@LinkChef

By default, that package will generally only install security updates unless otherwise configured. The configuration file that governs what is actually updated is located here:

/etc/apt/apt.conf.d/50unattended-upgrades

At the top of the file you’ll see something that looks like:

// Automatically upgrade packages from these (origin:archive) pairs
Unattended-Upgrade::Allowed-Origins {
        "${distro_id}:${distro_codename}";
        "${distro_id}:${distro_codename}-security";
//      "${distro_id}:${distro_codename}-updates";
//      "${distro_id}:${distro_codename}-proposed";
//      "${distro_id}:${distro_codename}-backports";
};

Notice the first two lines are not commented while the next three are. That means that only security updates will be automatically installed as they are available. This is what you want.

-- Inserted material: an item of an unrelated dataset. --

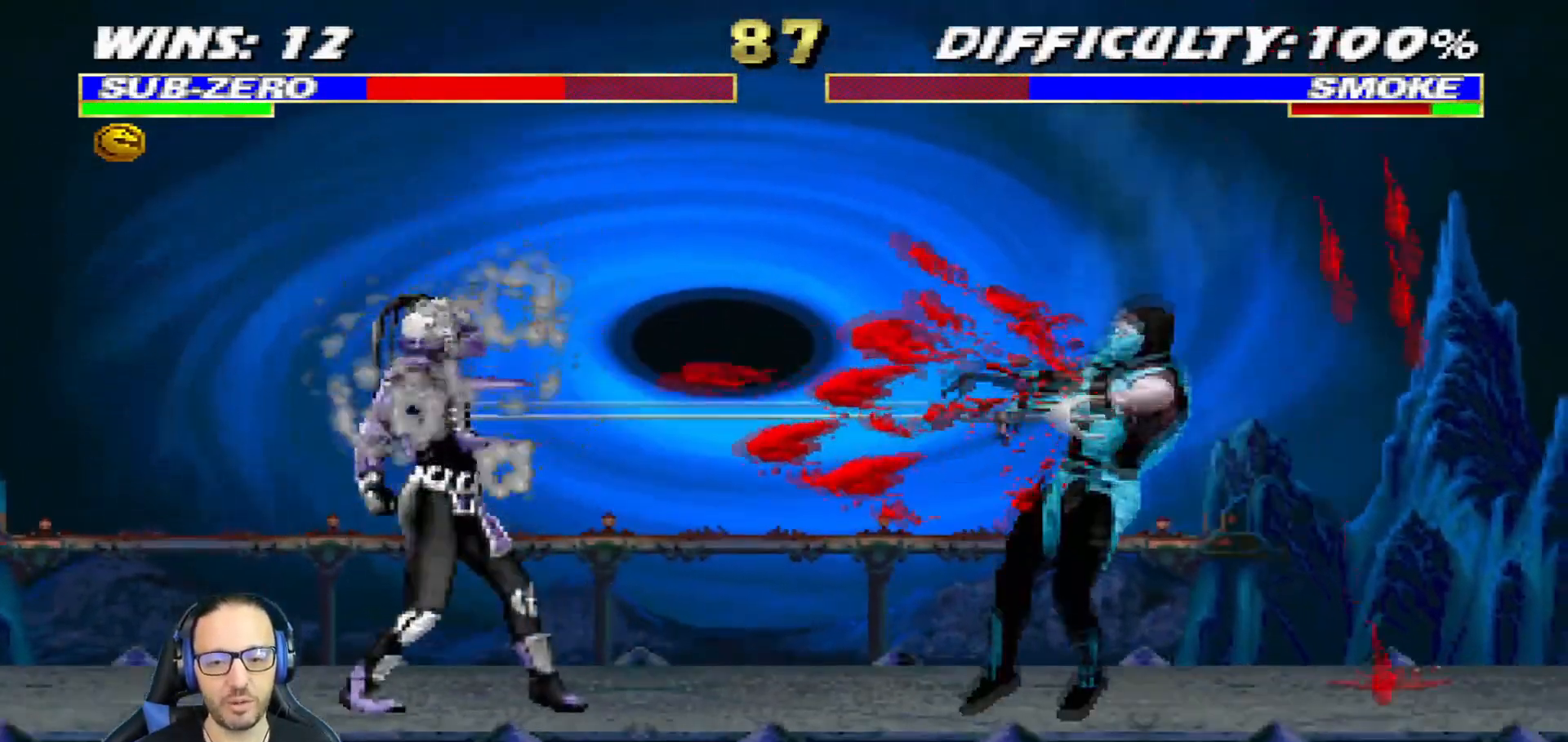
{"buttons": ["L1", "R1", "DPAD_DOWN", "DPAD_RIGHT"], "left_stick": "center", "right_stick": "center", "events": [[150, "DPAD_RIGHT", "up"], [167, "CROSS", "up"], [184, "CIRCLE", "up"], [184, "L1", "down"], [200, "DPAD_DOWN", "down"], [200, "R1", "up"], [200, "R2", "up"], [267, "R1", "down"], [350, "CIRCLE", "down"], [384, "DPAD_RIGHT", "down"], [417, "CIRCLE", "up"]]}
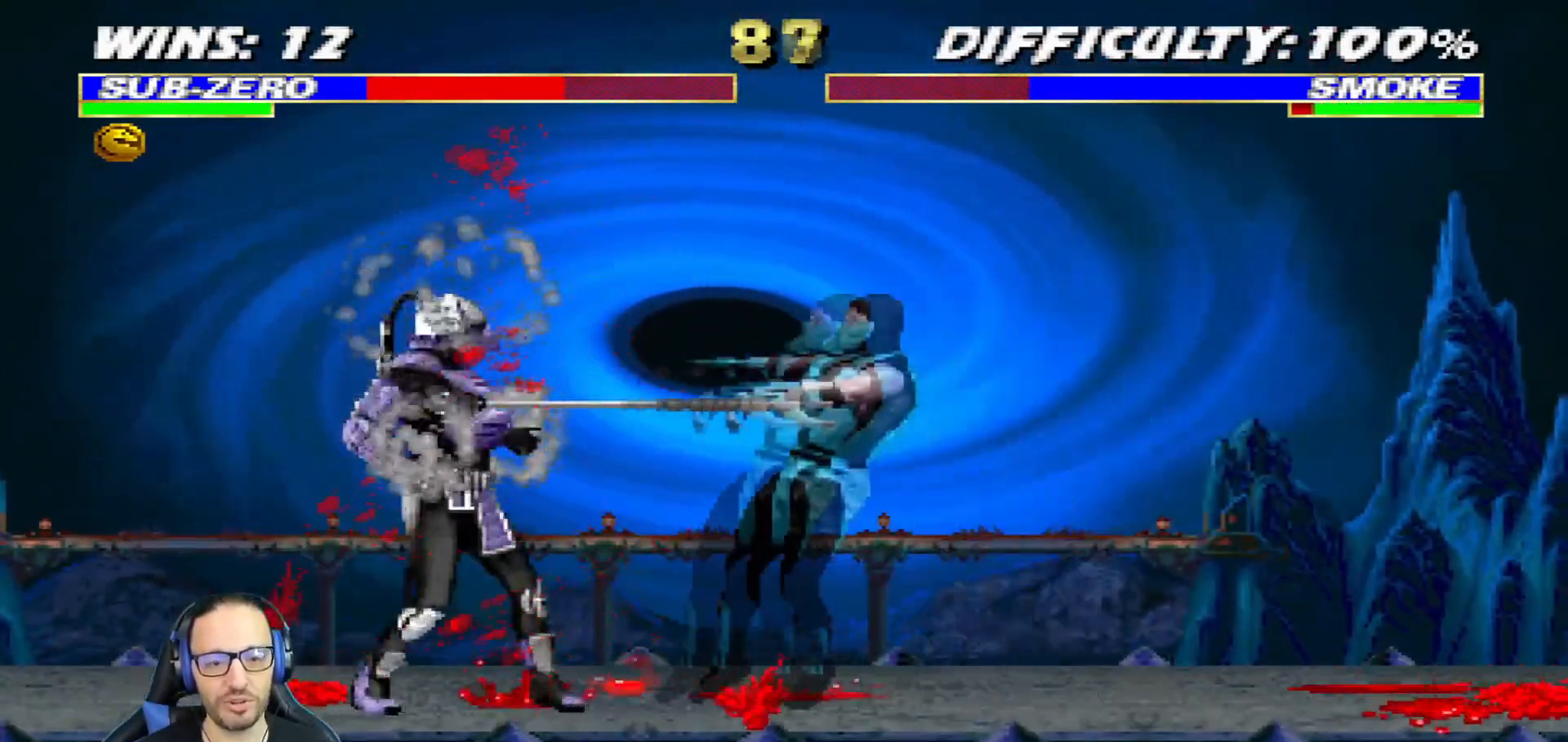
{"buttons": ["L1", "R1", "DPAD_DOWN", "DPAD_RIGHT"], "left_stick": "center", "right_stick": "center"}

Unless you’re 100% sure that uncommenting the third line to allow updates of all types to be applied will not break something down the line, it should be left commented. Why? This targets everything on your system – MySQL, PHP, NodeJS, Apache/NGINX, etc – i.e. anything you’ve installed from the CLI using the package manager. If something happens during one of the upgrades that causes it to fail or if it overwrites configuration that you’ve changed, you’ll have to go in and fix it.

It’s best to apply upgrades at your leisure and allow the unattended manager to only work with the security updates portion of what’s available.